Saturday, June 30, 2007

The Word of God: Answering The Historiographic Challenge

While (briefly) attending graduate school for historical studies at the California State University, I learned there that historians as a group, when faced with "the historiographic challenge," for the many difficulties faced in answering the question, "What IS history," retreated into the muted reply, "History is what historians do." That's it. For all their considerable academic clout and critical mojo, the best they could come up with to describe their own specialized domain is an unimpressive tautology of sorts. This inability to cash checks their pens keep writing -- and writing extremely well in some cases -- stems from a more basic, ethical and philosophical problem encountered by everyone who does what they do in ignoring their Bibles.

History is, most decidedly, NOT what historians presently do, since presently historians continue ignoring their Bibles. History has a NORMATIVE definition, not merely one that describes how historians tend to behave when plying their trade.

The Bible has the answer, and is not slow in meeting the otherwise daunting task of managing the historiographic problem.
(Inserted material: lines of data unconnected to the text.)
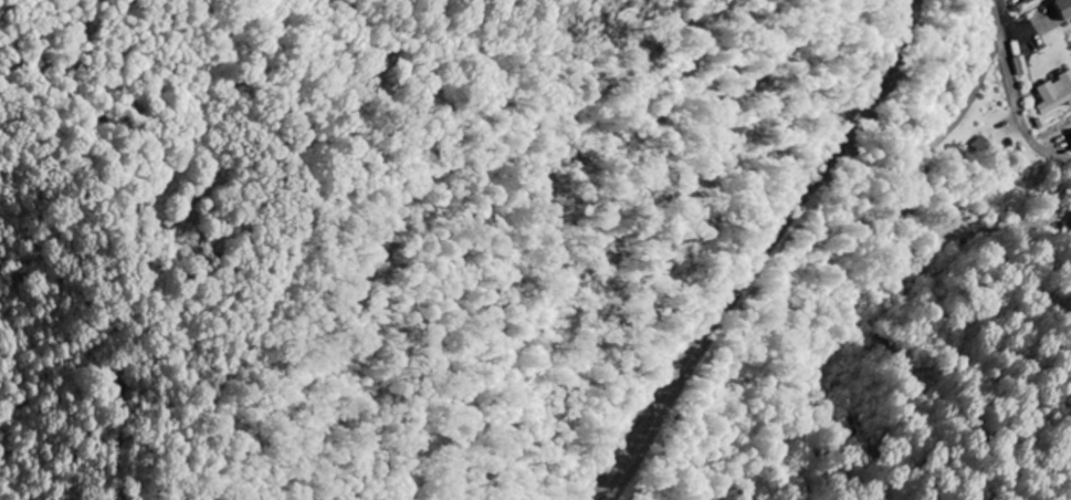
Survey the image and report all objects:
building: (1032, 2)
building: (1066, 9)
road: (1014, 90)
building: (1056, 95)
road: (1028, 229)
road: (762, 251)

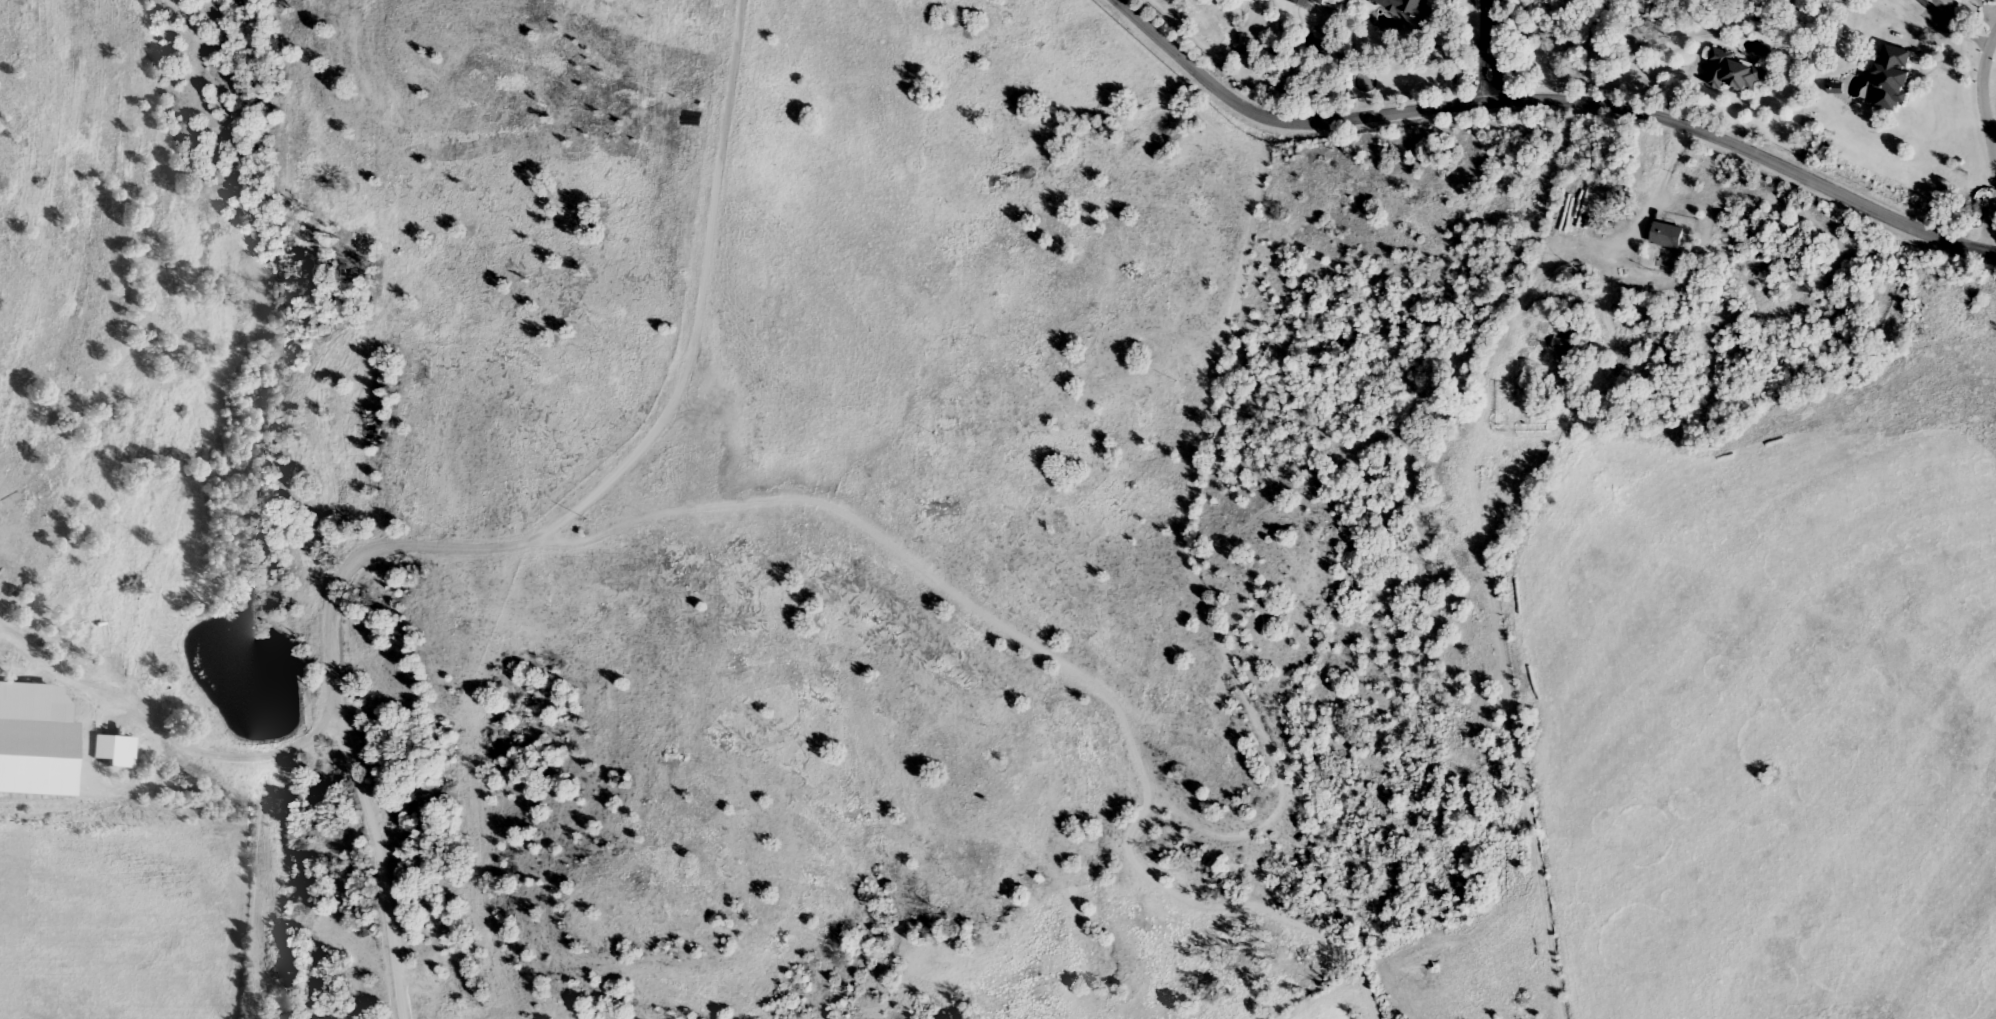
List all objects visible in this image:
building: (1308, 3)
building: (1947, 10)
road: (1492, 50)
road: (1944, 67)
building: (1735, 73)
road: (1578, 77)
building: (1894, 78)
road: (1988, 93)
road: (1547, 101)
road: (1649, 211)
building: (1668, 236)
building: (1569, 341)
road: (510, 545)
road: (167, 738)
Below, I have constructed an answer composed of details taken from the Word of God, and from what is warranted by it only, in formulating a biblical answer to the historiographic challenge.
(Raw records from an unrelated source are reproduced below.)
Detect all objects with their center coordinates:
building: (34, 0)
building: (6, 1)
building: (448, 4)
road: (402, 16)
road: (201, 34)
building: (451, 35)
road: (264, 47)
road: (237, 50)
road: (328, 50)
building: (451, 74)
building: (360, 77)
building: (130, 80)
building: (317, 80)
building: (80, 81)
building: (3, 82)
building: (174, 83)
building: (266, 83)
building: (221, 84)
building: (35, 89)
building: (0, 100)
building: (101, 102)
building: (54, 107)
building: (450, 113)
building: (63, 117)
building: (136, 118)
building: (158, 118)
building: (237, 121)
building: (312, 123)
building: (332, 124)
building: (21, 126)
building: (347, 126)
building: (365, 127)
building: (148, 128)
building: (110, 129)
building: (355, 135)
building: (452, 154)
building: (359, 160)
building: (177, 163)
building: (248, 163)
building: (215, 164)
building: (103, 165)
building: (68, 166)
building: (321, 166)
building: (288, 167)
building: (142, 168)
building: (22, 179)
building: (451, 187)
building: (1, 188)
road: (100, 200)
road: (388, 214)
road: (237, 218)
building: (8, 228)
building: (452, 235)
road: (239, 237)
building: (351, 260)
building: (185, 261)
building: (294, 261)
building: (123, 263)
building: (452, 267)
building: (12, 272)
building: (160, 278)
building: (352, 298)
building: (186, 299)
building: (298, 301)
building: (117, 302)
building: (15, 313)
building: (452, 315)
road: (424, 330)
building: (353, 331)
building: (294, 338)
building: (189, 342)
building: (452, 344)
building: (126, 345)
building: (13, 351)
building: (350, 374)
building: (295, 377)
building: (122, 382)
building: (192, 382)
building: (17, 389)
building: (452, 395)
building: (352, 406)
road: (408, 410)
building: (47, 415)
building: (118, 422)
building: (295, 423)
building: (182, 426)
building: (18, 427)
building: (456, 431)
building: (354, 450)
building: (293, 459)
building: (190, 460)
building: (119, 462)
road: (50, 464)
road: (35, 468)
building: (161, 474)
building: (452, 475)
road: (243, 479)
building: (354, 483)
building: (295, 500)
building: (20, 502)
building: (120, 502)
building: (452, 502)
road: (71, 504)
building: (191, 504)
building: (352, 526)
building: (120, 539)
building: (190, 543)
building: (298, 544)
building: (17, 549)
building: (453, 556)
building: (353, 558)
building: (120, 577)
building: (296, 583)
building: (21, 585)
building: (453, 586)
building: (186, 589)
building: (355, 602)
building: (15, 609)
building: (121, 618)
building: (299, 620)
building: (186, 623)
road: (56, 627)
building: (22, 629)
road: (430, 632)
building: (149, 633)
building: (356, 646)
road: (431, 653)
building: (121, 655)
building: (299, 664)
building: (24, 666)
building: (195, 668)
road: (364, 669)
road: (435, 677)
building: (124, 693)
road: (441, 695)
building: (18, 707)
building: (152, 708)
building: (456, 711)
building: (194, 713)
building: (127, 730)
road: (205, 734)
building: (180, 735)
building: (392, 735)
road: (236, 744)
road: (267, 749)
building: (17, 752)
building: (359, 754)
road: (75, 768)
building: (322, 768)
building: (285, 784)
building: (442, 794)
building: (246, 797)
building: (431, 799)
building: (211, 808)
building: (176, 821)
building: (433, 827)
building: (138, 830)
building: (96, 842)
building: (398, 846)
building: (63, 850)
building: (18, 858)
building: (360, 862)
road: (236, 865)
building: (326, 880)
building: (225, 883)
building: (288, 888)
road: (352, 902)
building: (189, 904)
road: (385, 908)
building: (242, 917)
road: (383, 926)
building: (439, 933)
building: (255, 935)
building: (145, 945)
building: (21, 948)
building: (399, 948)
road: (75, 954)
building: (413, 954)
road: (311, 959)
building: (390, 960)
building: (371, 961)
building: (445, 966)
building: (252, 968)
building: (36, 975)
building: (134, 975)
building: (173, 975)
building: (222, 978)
Now I have given a good deal of thought to this topic before, but I synthesized this response in the ordinary time frame it takes to eat an ordinary sandwich and drink an extraordinary root beer (it was A & W), on account of the Bible's incredibly comprehensive and wise revelation, and because of its great efficacy in resolving the most difficult of questions. The Bible -- really, truly and historically, is the Word of God. Nothing is too hard for the Lord.

So, here is the biblical answer in short form (which could be, of course, be construed more precisely and comprehensively -- and, God willing, it shall be), for homeschoolers and others who want to teach their children something other than vacuous tautologies left over from the "Enlightenment." Bon Apetit.

History is the art of reconstructing the past from earlier written records, with the reconstructed account itself penned in the form of clear and accurate stories aimed at contemporary readers. It’s authors convey a past consisting of former nations, societies, and of the lives of historical actors, in the light of God’s providential and covenantal governing of nations, and of their changing events and phenomena, together with the causes and outcomes of their behaviors.

Historians do this by cross-examining earlier writings and artifacts to piece together the larger picture of God’s dealings with men, and they one with another, to learn which actions God prospers or rebuffs (blesses or curses), and how we, the present generation, relate to our forebearers so studied, for the benefit of their contemporary audience, that they may behave according to the blessings and not the curses, of the implied (or else stated) national covenant with Christ, Lord of every nation, by the will and sovereign decree of God.


This historical record will then show forth the details of the historical plan of God acting to redeem and establish His people on the earth, removing the wicked progressively from it, in the unfolding of his eternal plan in time, which He has foreordained before the world began.